Hello! I am a junior double majoring in Biochemistry and Microbiology with a certificate in Global Health. I joined the Blackwell Group in February of 2022. I have worked on various projects involving the use of pan group agonists and pan group inhibitors of bacterial quorum sensing in S. epidermidis and S. aureus. Through the use of PCR, biological reporter assays, and other laboratory techniques, I’ve worked to understand more about quorum sensing using the Agr system. Research has always been a passion of mine since freshman year and I would love to answer any questions!

Daria Rudykh


Daria is from Madison, WI. She’s currently majoring in chemical engineering and computer science. She joined the Boydston Group in March 2022 on the additive manufacturing team. Some of her many research interests include photochemistry, polymer science, superconductors, and more. Besides science, Daria loves playing the clarinet, cooking, and playing UNO with friends!

Elizabeth Schnorrenberg


HI! I’m a senior majoring in Chemistry. I joined the Brunold Group in January 2023. My current research involves cysteine dioxygenase (CDO) which is responsible for catabolizing excess cysteine in the body.  CDO has two isoforms, the non-crosslinked and crosslinked versions. The crosslinked CDO has a thioether crosslink between the cysteine and tyrosine substrates, and is shown to have higher catalytic efficiency than the non-crosslinked isoform. We have been using kinetic assays to determine the activity of different variants to determine what the cause of the increase of catalytic efficiency is within the crosslinked isoform.  I would love to help with any research questions you may have!

Lewis Suess


Hey! I’m a junior majoring in chemistry and genetics. I joined the Stowe Group in January 2022 and have become increasingly interested in chemical education research ever since. My current research with the group focuses on identifying moments in which students demonstrate sensemaking in high school chemistry classrooms. In the past, I developed assessment items for use in these classrooms and analyzed the ways that students choose to engage with related materials. In addition to my research in the Stowe Group, I also performed a couple of syntheses of nitriles resembling compounds detected in space in the McMahon group for a brief period this fall (however, I do not recommend attempting to juggle two research groups at once!).

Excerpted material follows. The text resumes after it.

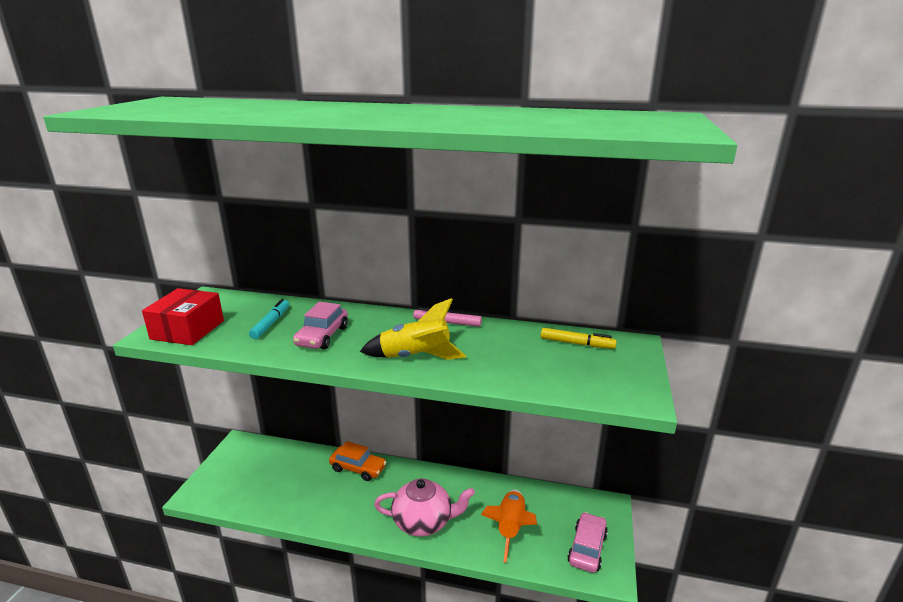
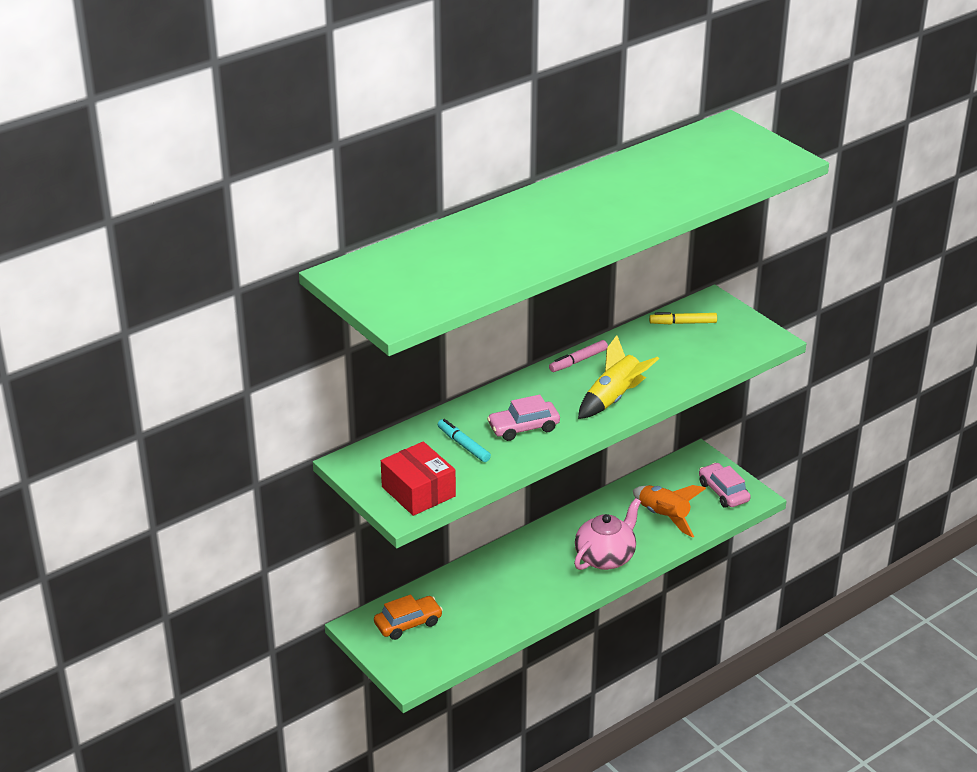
camera: 50 degrees left, 10 degrees up
(322, 336) = (523, 427): pink car -> pink car turned 105 degrees clockwise
(358, 468) = (495, 564): orange car -> orange car (408, 623)
(577, 343) = (683, 323): yellow marker -> yellow marker turned 150 degrees counterclockwise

I’m really enthusiastic about research and would love to answer any questions you may have!

Victoria Tholkes


Hi! My name is Victoria (Tori) Tholkes and I’m a senior double majoring in Honors Biochemistry and Chemistry. I joined the Lim Lab in the department of Biochemistry in September of 2021, and have been working on my project for what will be 3 years. I investigate a protein complex and DNA structures involved in telomere length maintenance; telomeres being the end cap of your DNA that helps prevent the loss of important genetic information. The components of the Shelterin protein complex are known to form a special loop of DNA called the displacement loop (d-loop). This special loop is thought to be a reclusive structure, preventing telomere elongation, but has yet to be directly tested. I investigate the ability of Shelterin to stabilize the D-loop and help prevent elongation of telomeric DNA. I absolutely love being involved in undergraduate research and am excited to continue presenting and sharing my work. Please feel free to reach out if you have any questions about getting involved in research, presentations, or have any chem or biochem questions!